Catching Up

Workplaces are full of an activity called catching up. After an illness, after a vacation, after a sabbatical, you spend hectic hours catching up. There is normal work, and then there is the occasional period of catching up.

That's the hope. The reality for many is that, "I spend all my time catching up!" There is no normal work; it never gets caught up. Workers succeed in getting the work load reduced, and find themselves still spending every day catching up.

If it were the fault of the boss, then leisure time would be different. The lawn would be mowed, the cabinets cleaned, the windows washed. In fact, catching up is a common lifestyle. The on-top-of-it lifestyle is considered an impossible dream.

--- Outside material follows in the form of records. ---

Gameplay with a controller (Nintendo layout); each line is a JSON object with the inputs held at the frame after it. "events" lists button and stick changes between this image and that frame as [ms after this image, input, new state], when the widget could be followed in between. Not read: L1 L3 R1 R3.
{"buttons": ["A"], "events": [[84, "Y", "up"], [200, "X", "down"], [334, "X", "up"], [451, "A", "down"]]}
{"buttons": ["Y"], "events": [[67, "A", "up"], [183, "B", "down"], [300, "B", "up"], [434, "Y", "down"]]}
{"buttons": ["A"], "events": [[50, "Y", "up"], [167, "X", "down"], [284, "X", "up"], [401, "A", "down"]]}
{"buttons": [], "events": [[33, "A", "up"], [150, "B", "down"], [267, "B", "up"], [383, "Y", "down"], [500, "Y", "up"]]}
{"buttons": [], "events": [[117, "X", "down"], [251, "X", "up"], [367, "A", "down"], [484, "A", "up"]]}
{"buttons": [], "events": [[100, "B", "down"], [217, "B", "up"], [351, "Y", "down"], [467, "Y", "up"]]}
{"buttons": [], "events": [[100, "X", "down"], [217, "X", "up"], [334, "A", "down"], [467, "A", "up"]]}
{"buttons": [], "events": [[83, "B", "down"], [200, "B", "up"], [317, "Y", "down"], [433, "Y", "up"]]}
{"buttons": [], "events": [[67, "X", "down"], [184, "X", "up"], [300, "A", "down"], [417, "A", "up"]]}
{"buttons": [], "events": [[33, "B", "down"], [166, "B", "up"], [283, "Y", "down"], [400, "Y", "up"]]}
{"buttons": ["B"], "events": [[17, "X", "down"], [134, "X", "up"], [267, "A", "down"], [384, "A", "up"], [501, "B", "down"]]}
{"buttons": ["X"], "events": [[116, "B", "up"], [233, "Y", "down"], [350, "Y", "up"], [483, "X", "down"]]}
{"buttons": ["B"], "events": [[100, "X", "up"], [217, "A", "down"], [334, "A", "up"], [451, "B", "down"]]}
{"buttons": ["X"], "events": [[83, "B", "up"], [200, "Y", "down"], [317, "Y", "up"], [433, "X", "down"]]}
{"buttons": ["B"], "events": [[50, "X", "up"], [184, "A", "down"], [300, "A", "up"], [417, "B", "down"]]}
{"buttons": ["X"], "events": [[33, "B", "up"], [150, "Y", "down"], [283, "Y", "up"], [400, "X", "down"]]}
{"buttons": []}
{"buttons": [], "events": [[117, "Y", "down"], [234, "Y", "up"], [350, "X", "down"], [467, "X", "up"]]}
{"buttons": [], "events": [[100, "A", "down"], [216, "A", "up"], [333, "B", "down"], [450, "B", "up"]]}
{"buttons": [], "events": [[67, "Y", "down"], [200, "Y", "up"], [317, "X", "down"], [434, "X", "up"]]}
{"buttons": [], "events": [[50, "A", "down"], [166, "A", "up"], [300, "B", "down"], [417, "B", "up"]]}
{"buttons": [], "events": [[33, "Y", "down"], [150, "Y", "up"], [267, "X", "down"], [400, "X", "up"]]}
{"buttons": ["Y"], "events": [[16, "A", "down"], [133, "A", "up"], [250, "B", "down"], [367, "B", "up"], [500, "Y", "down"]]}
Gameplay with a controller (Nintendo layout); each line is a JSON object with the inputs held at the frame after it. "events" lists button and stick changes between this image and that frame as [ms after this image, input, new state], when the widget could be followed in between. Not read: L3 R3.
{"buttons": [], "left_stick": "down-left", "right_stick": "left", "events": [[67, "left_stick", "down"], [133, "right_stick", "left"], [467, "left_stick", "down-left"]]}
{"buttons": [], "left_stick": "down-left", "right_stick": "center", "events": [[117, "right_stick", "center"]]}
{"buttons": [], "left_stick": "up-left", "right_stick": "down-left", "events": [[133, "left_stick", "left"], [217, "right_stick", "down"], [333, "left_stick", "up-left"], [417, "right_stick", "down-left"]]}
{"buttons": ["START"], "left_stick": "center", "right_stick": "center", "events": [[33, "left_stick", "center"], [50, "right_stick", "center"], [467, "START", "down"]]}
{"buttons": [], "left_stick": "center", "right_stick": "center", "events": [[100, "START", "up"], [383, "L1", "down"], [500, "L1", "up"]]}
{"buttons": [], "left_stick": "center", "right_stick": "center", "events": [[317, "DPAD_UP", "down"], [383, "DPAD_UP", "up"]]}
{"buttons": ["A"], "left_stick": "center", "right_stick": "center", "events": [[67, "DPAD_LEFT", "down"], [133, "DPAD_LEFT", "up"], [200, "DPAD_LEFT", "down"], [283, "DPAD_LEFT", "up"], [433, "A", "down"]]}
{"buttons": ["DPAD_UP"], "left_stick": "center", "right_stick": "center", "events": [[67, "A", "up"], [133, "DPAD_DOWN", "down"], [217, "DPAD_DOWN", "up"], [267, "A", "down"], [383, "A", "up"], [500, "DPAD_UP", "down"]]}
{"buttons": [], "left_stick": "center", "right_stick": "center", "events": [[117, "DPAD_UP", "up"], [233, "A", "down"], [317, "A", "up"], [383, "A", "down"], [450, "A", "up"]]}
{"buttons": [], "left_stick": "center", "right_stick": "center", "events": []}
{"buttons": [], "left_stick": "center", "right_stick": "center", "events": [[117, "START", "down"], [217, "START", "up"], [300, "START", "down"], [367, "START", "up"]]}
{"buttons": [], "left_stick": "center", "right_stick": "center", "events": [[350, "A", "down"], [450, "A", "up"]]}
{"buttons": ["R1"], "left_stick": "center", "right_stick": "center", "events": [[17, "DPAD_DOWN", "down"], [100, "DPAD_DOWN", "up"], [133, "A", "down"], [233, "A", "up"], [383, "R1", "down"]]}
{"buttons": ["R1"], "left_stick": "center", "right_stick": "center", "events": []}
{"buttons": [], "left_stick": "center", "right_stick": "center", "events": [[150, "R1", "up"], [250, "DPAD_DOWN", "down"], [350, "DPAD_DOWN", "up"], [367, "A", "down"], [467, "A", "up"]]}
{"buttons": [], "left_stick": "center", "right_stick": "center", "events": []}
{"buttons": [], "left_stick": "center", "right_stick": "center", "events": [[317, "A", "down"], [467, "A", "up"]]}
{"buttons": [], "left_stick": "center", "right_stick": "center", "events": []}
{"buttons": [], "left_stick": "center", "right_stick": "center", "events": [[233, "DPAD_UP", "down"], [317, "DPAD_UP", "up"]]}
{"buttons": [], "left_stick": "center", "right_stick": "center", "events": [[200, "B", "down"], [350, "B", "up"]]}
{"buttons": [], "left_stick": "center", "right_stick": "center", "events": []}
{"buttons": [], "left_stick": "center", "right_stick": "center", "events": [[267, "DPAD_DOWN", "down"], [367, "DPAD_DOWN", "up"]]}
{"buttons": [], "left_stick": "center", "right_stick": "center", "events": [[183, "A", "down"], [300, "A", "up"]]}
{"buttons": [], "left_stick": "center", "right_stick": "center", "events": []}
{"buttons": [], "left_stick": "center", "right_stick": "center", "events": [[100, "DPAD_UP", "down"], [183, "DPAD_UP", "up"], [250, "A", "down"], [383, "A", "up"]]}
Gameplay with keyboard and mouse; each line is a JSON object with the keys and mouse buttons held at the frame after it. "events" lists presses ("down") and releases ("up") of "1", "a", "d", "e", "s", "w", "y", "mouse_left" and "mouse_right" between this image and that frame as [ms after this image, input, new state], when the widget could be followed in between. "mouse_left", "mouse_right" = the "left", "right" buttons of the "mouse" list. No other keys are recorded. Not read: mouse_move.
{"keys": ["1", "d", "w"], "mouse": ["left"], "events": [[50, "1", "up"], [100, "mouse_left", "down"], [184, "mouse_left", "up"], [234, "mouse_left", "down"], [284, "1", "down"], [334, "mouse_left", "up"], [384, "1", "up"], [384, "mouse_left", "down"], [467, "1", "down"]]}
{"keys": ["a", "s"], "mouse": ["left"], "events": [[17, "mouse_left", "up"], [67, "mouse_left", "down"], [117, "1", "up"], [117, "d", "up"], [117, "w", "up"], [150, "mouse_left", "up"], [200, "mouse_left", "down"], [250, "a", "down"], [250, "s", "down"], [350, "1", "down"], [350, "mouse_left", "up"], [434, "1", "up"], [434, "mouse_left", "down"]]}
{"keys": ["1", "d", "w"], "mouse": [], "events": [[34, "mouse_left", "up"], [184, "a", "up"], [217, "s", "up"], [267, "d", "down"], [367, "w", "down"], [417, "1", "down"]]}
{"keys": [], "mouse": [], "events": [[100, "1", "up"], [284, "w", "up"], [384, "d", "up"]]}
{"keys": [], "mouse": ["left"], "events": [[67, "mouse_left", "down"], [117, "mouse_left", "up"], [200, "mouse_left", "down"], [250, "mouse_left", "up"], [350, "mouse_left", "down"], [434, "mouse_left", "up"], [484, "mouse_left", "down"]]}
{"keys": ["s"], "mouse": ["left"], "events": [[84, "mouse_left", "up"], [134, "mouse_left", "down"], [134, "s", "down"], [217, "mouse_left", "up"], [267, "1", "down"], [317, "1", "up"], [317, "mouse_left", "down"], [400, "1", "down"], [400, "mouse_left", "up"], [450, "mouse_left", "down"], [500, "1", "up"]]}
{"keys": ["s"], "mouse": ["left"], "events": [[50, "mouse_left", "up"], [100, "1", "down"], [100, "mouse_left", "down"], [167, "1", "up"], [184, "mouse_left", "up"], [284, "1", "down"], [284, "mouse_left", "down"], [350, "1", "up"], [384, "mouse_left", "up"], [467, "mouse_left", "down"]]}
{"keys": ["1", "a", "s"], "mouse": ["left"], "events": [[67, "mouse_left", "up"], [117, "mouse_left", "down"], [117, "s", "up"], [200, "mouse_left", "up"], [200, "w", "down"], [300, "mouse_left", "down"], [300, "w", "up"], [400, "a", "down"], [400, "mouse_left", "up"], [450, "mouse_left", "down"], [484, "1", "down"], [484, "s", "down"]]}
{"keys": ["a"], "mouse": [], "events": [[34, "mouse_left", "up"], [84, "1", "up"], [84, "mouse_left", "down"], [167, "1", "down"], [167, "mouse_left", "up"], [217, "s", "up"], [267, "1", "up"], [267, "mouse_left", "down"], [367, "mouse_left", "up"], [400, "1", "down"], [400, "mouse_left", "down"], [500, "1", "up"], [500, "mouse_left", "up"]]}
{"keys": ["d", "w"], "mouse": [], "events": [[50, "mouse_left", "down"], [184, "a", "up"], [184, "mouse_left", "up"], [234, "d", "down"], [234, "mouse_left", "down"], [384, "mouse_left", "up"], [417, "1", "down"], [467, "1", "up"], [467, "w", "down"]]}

What could it mean to be catching up all the time? What would one be catching up with?

Evidently, things that you want to do more get put off in favor of things you actually want to do less. That is, work lower on the value scale is done instead of work higher on the value scale. Work that should have been farmed out or put off for a slack period was done first. The main stuff was put off for the slack period.

Ask people why they do lesser tasks first, and they say things like, "I can't turn people down." "I don't delegate well." "I get interested in the wrong stuff." What they mean is: "My value scale is so fuzzy, I'm never sure where things fit."

In the catching-up life, an attempt is made at gaining values, but without being sure what values. It is an issue of certainty. When I am not certain of what values I pursue, and what methods I prefer, then I am easily sidetracked. In hindsight, I see what I really wanted to do, but at the time I was not so sure.

To change the catching-up life into the on-top-of-it life, you need two skills: developing a clear value scale, and identifying essentials. Once you have the scale and the habit of comparing things to it by essentials, then it is always obvious what needs to be done first and what needs to be farmed out or postponed or not done at all. You can leave endless catching up to government bureaucrats.